A disciplinary offense is a violation by an employee of the provisions of his job description, as well as internal regulations or labor discipline. For such violations, the employer has the right to impose disciplinary sanctions, one of which is a reprimand. A reprimand can be simple and severe. Depending on the degree of guilt of the employee and the damage caused to him, the employer may issue one of the types of reprimand.

In order to impose a disciplinary sanction on an employee in the form of a reprimand, it is necessary to document the violation and prove the employee’s guilt. To do this, you need to take several steps.

Experts from the legal service of the Trade Union answer the question about the procedure for imposing disciplinary sanctions in the organization. How to properly reprimand an employee if he refuses to perform his assigned duties? The Trade Union lawyer answers: According to part one of Art. 192 of the Labor Code of the Russian Federation, for the commission of a disciplinary offense by an employee, that is, for the failure or improper performance by an employee of the labor duties assigned to him through his fault, the employer has the right to apply a disciplinary sanction. This may be a reprimand, reprimand or dismissal for appropriate reasons.

Other disciplinary sanctions may be provided for certain categories of employees only by federal laws, charters and regulations on discipline. For each disciplinary offense, only one disciplinary sanction can be applied (part five of Article 193 of the Labor Code of the Russian Federation). As stated in paragraph.

What documents does an employee have the right to demand from the employer upon dismissal of his own free will? On the day of termination of the employment contract, the employer is obliged to issue the employee the following documents: - a work book (part four of Article 84.1 of the Labor Code of the Russian Federation); - a certificate of the amount of earnings for the two calendar years preceding the year of termination of work, and the current calendar year for which insurance benefits were accrued contributions, and on the number of calendar days falling in the specified period for periods of temporary disability, maternity leave, parental leave, the period of release of the employee from work with full or partial retention of wages in accordance with the legislation of the Russian Federation, if for the retained wages for this period, insurance contributions to the Social Insurance Fund of Russia were not accrued (clause 3, part 2, article 4.

1 of the Federal Law of December 29, 2006 N 255-FZ).
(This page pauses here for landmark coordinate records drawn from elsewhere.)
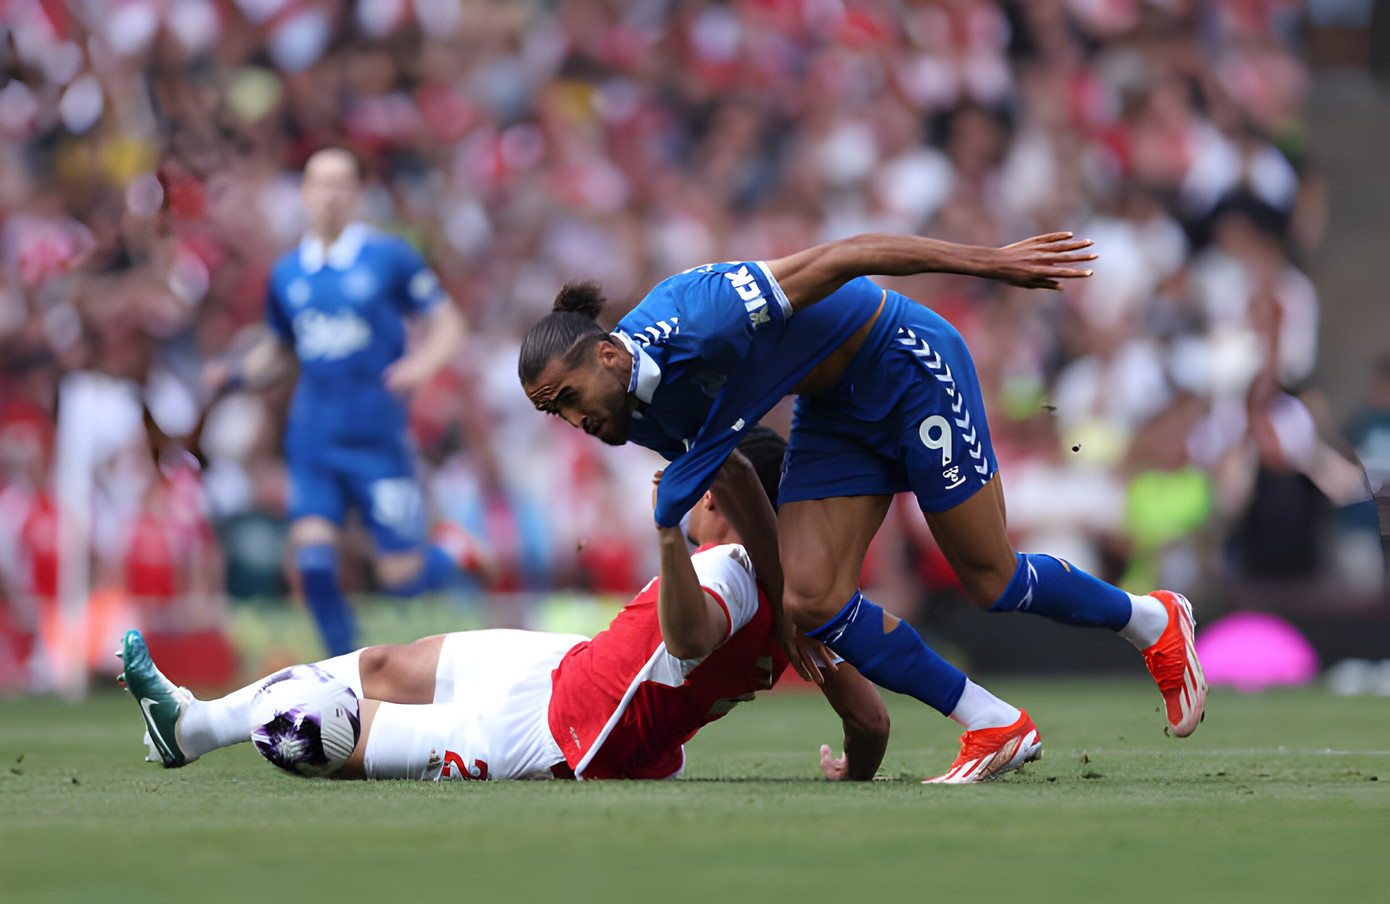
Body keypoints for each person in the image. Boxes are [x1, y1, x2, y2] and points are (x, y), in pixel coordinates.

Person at [517, 231, 1208, 774]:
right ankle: (993, 723)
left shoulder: (700, 313)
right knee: (811, 600)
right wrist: (782, 599)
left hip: (903, 361)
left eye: (570, 399)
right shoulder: (629, 417)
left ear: (608, 356)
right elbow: (731, 477)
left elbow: (847, 256)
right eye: (556, 414)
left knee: (989, 580)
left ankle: (1151, 620)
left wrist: (990, 263)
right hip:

Situation from practice Is it possible to apply a disciplinary sanction to an employee who is late for work by an hour, having mixed up the start time of the shift established by the shift schedule? A penalty can only be applied if the employee is properly familiar with the shift schedule. According to Part 4 of Art.

103 of the Labor Code of the Russian Federation, shift schedules are brought to the attention of employees no later than one month before they come into force. In this situation, it is possible to hold the seller accountable only if he is familiar with the shift schedule a month before it comes into effect under signature. In the case where the schedule is posted in an open place (without the signature of employees to familiarize themselves with it), the seller cannot be held liable.
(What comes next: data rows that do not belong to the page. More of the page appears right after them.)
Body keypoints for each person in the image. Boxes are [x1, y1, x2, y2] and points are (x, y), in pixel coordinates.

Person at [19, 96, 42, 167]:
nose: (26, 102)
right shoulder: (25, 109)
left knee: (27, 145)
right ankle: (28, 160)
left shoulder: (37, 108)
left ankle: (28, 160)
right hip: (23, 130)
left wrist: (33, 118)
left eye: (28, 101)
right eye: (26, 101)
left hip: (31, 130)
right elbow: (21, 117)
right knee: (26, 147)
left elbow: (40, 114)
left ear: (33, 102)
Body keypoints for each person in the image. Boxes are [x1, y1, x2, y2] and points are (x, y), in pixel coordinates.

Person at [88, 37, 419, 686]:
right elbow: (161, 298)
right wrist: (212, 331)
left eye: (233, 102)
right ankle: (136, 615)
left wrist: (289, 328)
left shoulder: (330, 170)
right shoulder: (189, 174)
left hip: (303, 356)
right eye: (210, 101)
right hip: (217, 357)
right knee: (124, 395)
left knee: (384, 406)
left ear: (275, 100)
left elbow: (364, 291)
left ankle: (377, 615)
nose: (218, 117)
Thus, if the employer familiarized the employee with the schedule within the time period established by law, then the application of the penalty is legal. Situation from practice Is a violation of labor discipline considered repeated if the employee was transferred to another position before committing the second offense? Violation of labor discipline will be considered repeated, even if the employee is transferred to another position, provided that the validity period of the first disciplinary sanction has not expired. According to Part 1 of Art.
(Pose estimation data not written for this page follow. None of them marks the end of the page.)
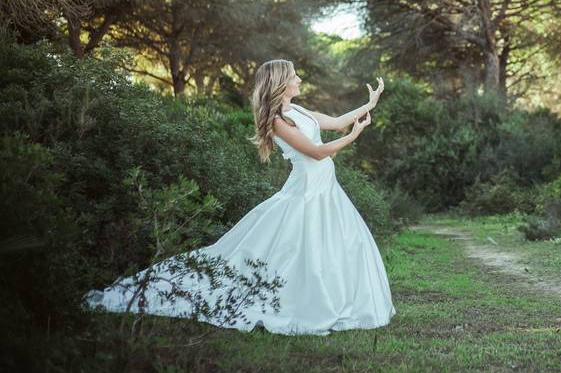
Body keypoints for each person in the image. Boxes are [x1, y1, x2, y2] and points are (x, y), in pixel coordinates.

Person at [86, 59, 395, 334]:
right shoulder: (277, 121)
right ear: (281, 83)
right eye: (295, 76)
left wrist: (371, 103)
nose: (299, 79)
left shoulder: (298, 110)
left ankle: (334, 296)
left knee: (334, 245)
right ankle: (300, 300)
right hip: (307, 189)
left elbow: (338, 121)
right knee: (298, 248)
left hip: (325, 188)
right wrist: (353, 136)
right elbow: (315, 152)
194 of the Labor Code of the Russian Federation, if within a year from the date of application of the disciplinary sanction the employee is not subject to a new disciplinary sanction, then he is considered to have no disciplinary sanction. The employer also has the right, on its own initiative, to remove a previously imposed disciplinary sanction from an employee before the end of the year (Part 2 of Article 194 of the Labor Code of the Russian Federation).